A new study report by the University of Virginia has found that 10 percent of Virginia’s public school children were chronically absent during the 2014-15 academic year.

According to the Washington Post, the University of Virginia’s study found that this sizable number of public school children who missed days two academic years ago were out of school on average 18 days or more. The U.S. Department of Education has recently started tracking absenteeism in schools districts all across the nation.

The federal government wants to know where students are missing three school weeks out of the year or more. The U.S. Department of Education released its information on nationwide school absenteeism this past June. The numbers were pretty staggering.

Roughly 6.5 million school children missed 15 or more days during the 2014-15 academic school year. A federal law has been passed, which recommends that states do their due diligence when it comes to tracking absenteeism in the public school districts in their jurisdictions.

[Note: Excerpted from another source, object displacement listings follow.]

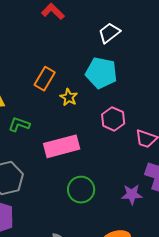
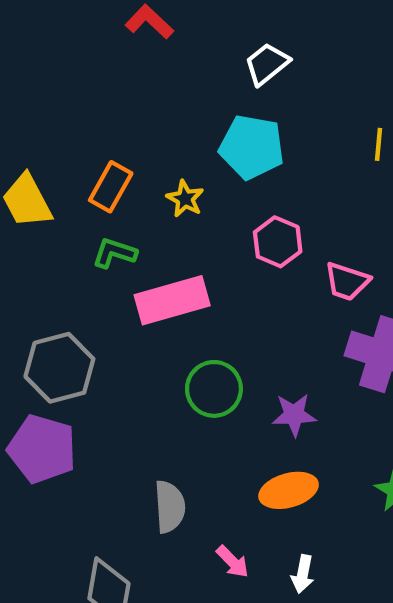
orange rectangle: (45, 79) -> (111, 187), moved
green L-shape: (19, 124) -> (114, 253), moved
purple star: (132, 194) -> (294, 415), moved

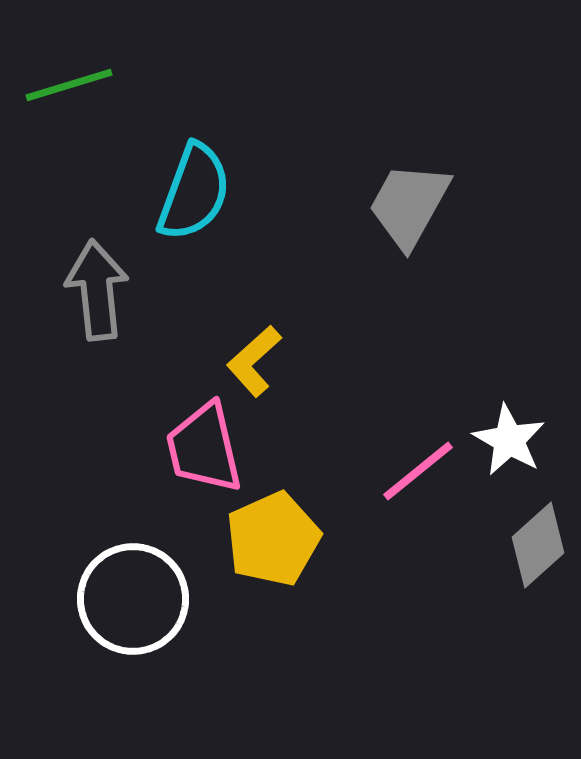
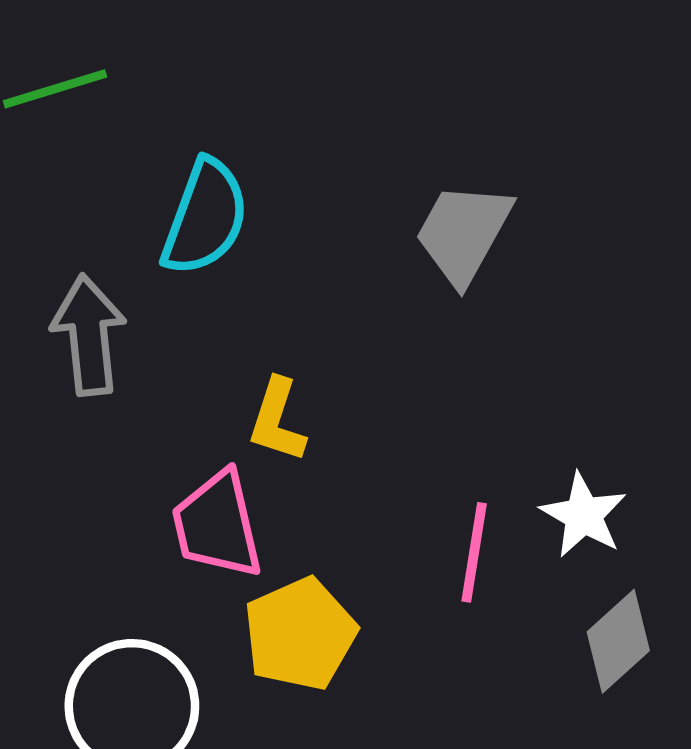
yellow L-shape: (254, 361) -> (277, 420), turned -30
pink line: (418, 471) -> (474, 552), turned -42

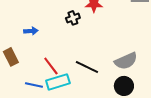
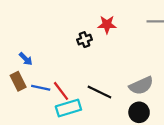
blue arrow: (31, 31) -> (26, 59), moved, turned 48
blue line: (34, 85) -> (41, 88), moved

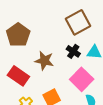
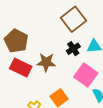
black cross: (73, 51) -> (73, 49), turned 32
red rectangle: (18, 76) -> (21, 68), moved

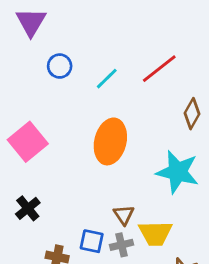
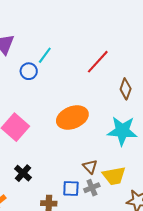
cyan line: (107, 79) -> (45, 55), moved
orange ellipse: (110, 141) -> (72, 118), turned 64

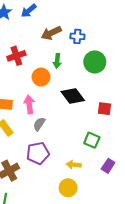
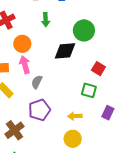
green circle: (95, 62) -> (84, 30), moved
orange circle: (41, 77) -> (22, 44), moved
black diamond: (73, 96) -> (65, 51), turned -50
red square: (104, 109) -> (98, 69), moved, turned 32

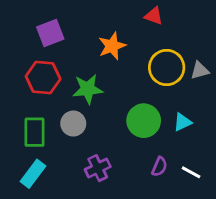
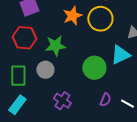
yellow circle: (167, 68) -> (100, 19), moved
cyan triangle: (182, 122) -> (120, 55), moved, size x1.5
purple cross: (98, 168) -> (62, 101), turned -30

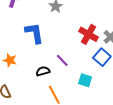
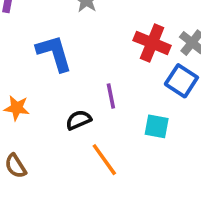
purple line: (62, 60) -> (111, 96), turned 40

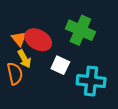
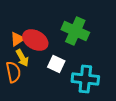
orange triangle: (19, 39) -> (17, 39), turned 35

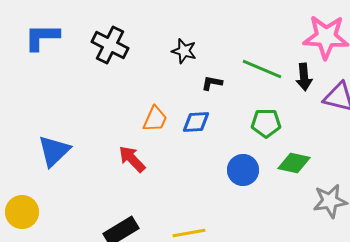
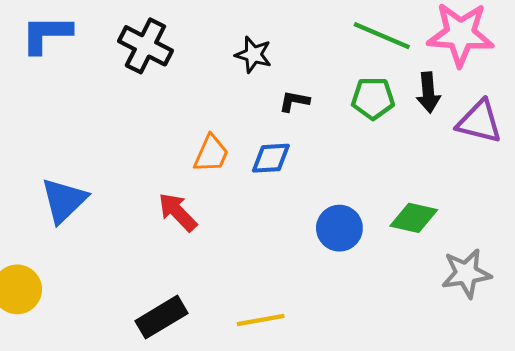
green line: (262, 69) -> (382, 36), moved
green pentagon: (266, 123) -> (373, 98), moved

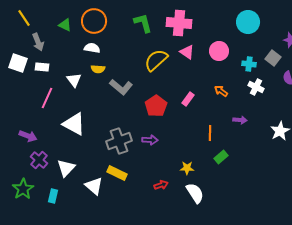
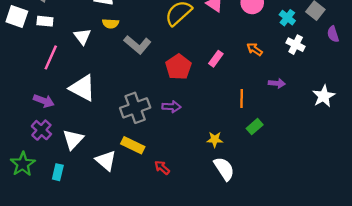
cyan cross: (249, 64) -> (287, 18), turned 32
purple arrow: (28, 136) -> (44, 101), moved
red arrow: (161, 185) -> (162, 168), moved, turned -120

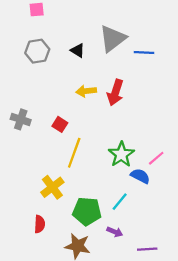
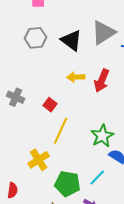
black triangle: (78, 50) -> (71, 40), size x1.6
red semicircle: (40, 224) -> (12, 190), moved

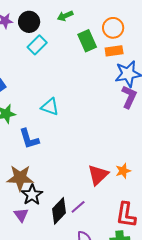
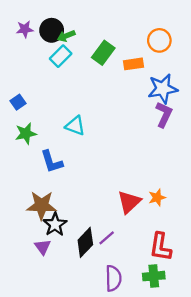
green arrow: (65, 16) -> (66, 36), moved
orange circle: (113, 28) -> (159, 40), moved
green rectangle: (87, 41) -> (103, 53), moved, turned 60
orange rectangle: (114, 51) -> (134, 64), moved

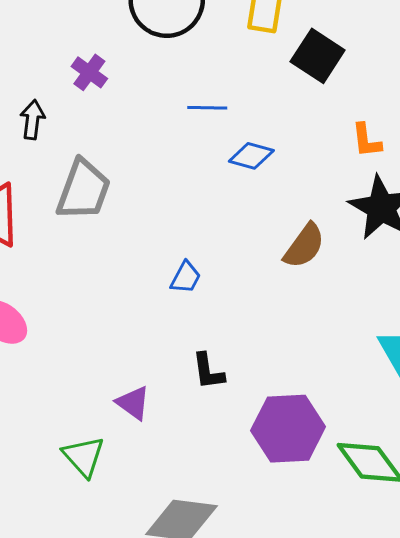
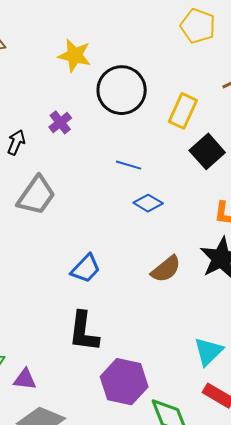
blue trapezoid: (186, 277) -> (86, 269), size x1.4
black L-shape: (208, 371) -> (84, 332), size x1.6
purple triangle: (133, 403) -> (25, 379), moved, turned -45

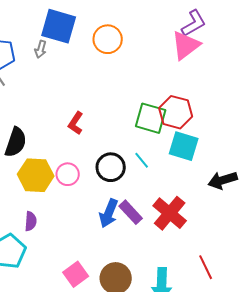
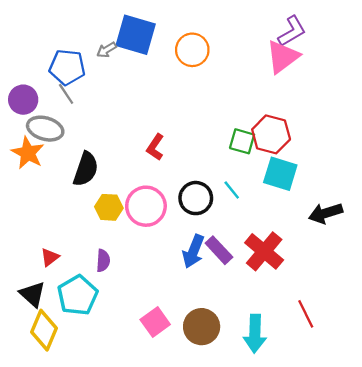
gray arrow: (41, 49) -> (107, 50), moved, turned 42
green square: (151, 118) -> (242, 141), size x0.7
pink circle: (68, 174) -> (146, 206), size x1.5
yellow hexagon: (36, 175) -> (109, 207), size x0.7

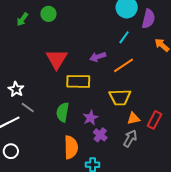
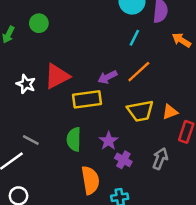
purple arrow: (98, 57) -> (108, 77), moved
red triangle: (57, 59) -> (57, 76), turned 40
white star: (16, 89) -> (26, 84), moved
orange triangle: (133, 119) -> (170, 112), moved

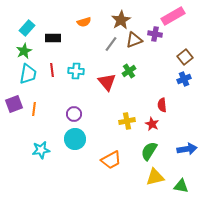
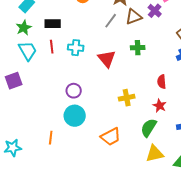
purple cross: (155, 34) -> (155, 11), turned 32
black rectangle: (53, 38) -> (53, 24), moved
green cross: (129, 71) -> (138, 48), moved, turned 32
cyan trapezoid: (28, 74) -> (28, 51), turned -40
orange line: (34, 109) -> (51, 138), moved
red star: (152, 124) -> (160, 106), moved
cyan star: (41, 150) -> (13, 148), moved

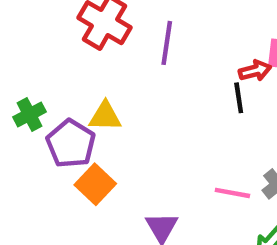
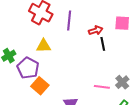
red arrow: (255, 71) -> (96, 30), moved
yellow triangle: (105, 116) -> (43, 46), moved

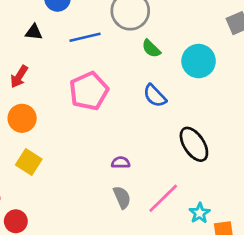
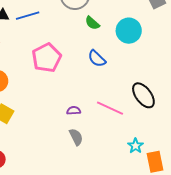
blue line: (85, 37) -> (28, 16), moved
black ellipse: (194, 144) -> (143, 95), moved
pink line: (163, 198) -> (110, 108), moved, turned 72

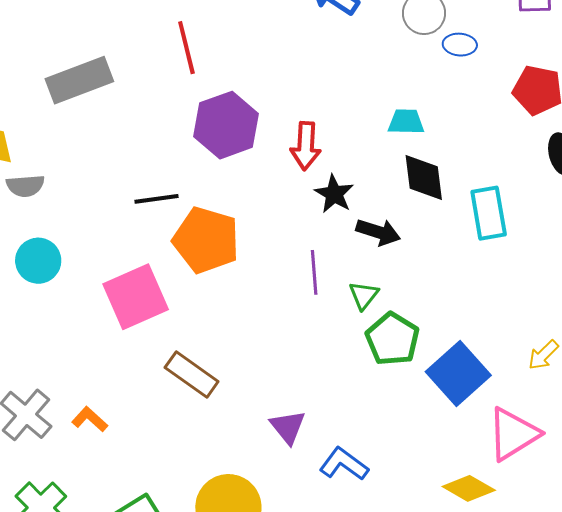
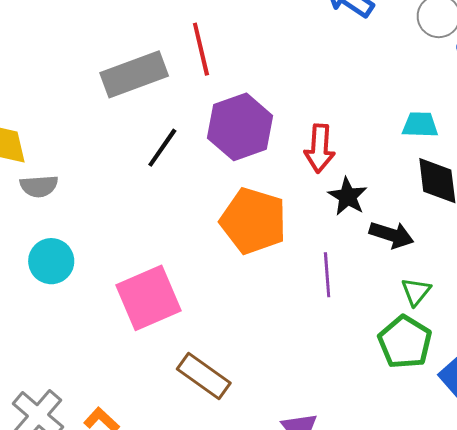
gray rectangle: (79, 80) -> (134, 74), moved
black line: (156, 199) -> (162, 148), moved, turned -48
orange pentagon: (206, 240) -> (253, 221), moved
green triangle: (364, 295) -> (416, 292), moved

“The importance of daily school attendance to students’ success is borne out by the research,” the authors of the University of Virginia’s report wrote. “Being absent from school predicts lower test scores, increased likelihood of being retained in grade, and increased risky behaviors,” they also wrote in the report.

The researchers who did this University of Virginia study additionally found that that the students who experienced the most absenteeism performed poorly academically.  It’s very hard to get caught up and develop traction with students who are attending school more frequently.

Virginia’s student absenteeism rate of 10 percent is in line with the national average, according to the Washington Post.

“We’re hoping to continue to work with the Virginia Department of Education to continue to develop our understanding in Virginia and to share with other divisions and schools successful strategies that we believe have yielded positive results,” said  Luke C. Miller in an interview with the Washington Post.

Miller is one of the authors of the University of Virginia’s study. He works an assistant professor of research study at the University of Virginia.